---------- Passage given
Establishing processing–structure–property relationships for monolayer materials is crucial for a range of applications spanning optics, catalysis, electronics and energy. Presently, for molybdenum disulfide, a promising catalyst for artificial photosynthesis, considerable debate surrounds the structure/property relationships of its various allotropes. Here we unambiguously solve the structure of molybdenum disulfide monolayers using high-resolution transmission electron microscopy supported by density functional theory and show lithium intercalation to direct a preferential transformation of the basal plane from 2H (trigonal prismatic) to 1T′ (clustered Mo). These changes alter the energetics of molybdenum disulfide interactions with hydrogen (ΔGH), and, with respect to catalysis, the 1T′ transformation renders the normally inert basal plane amenable towards hydrogen adsorption and hydrogen evolution. Indeed, we show basal plane activation of 1T′ molybdenum disulfide and a lowering of ΔGH from +1.6 eV for 2H to +0.18 eV for 1T′, comparable to 2H molybdenum disulfide edges on Au(111), one of the most active hydrogen evolution catalysts known.
--------------------
---------- Data segment
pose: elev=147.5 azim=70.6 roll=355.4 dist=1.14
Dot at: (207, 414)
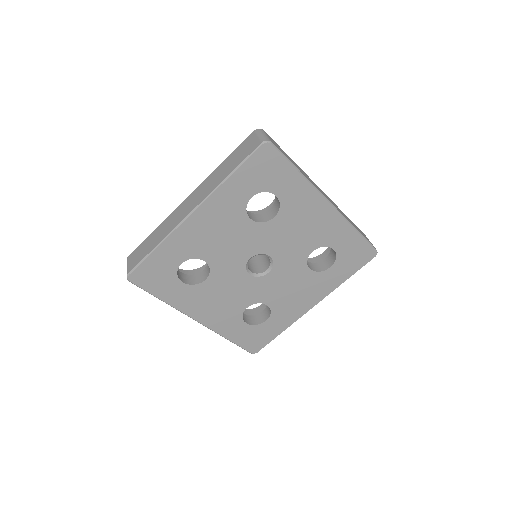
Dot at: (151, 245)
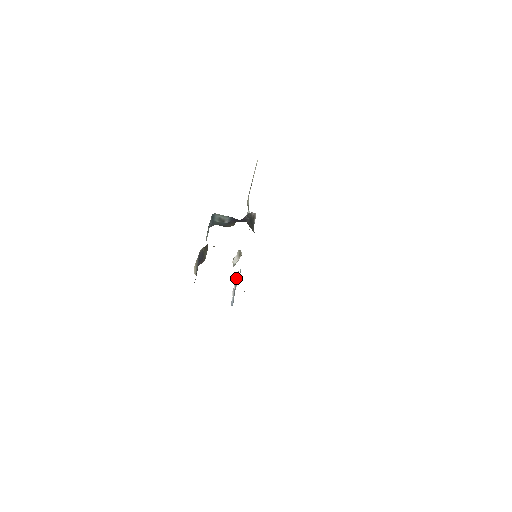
--------------------
**Stated goal:**
Translate this sentence from the passage on molybdenum disulfide into Spanish: "Presently, for molybdenum disulfide, a promising catalyst for artificial photosynthesis, considerable debate surrounds the structure/property relationships of its various allotropes."

**Full response:**
Actualmente, en el caso del disulfuro de molibdeno, un catalizador prometedor para la fotosíntesis artificial, existe un debate considerable en torno a las relaciones estructura/propiedad de sus diversos alótropos.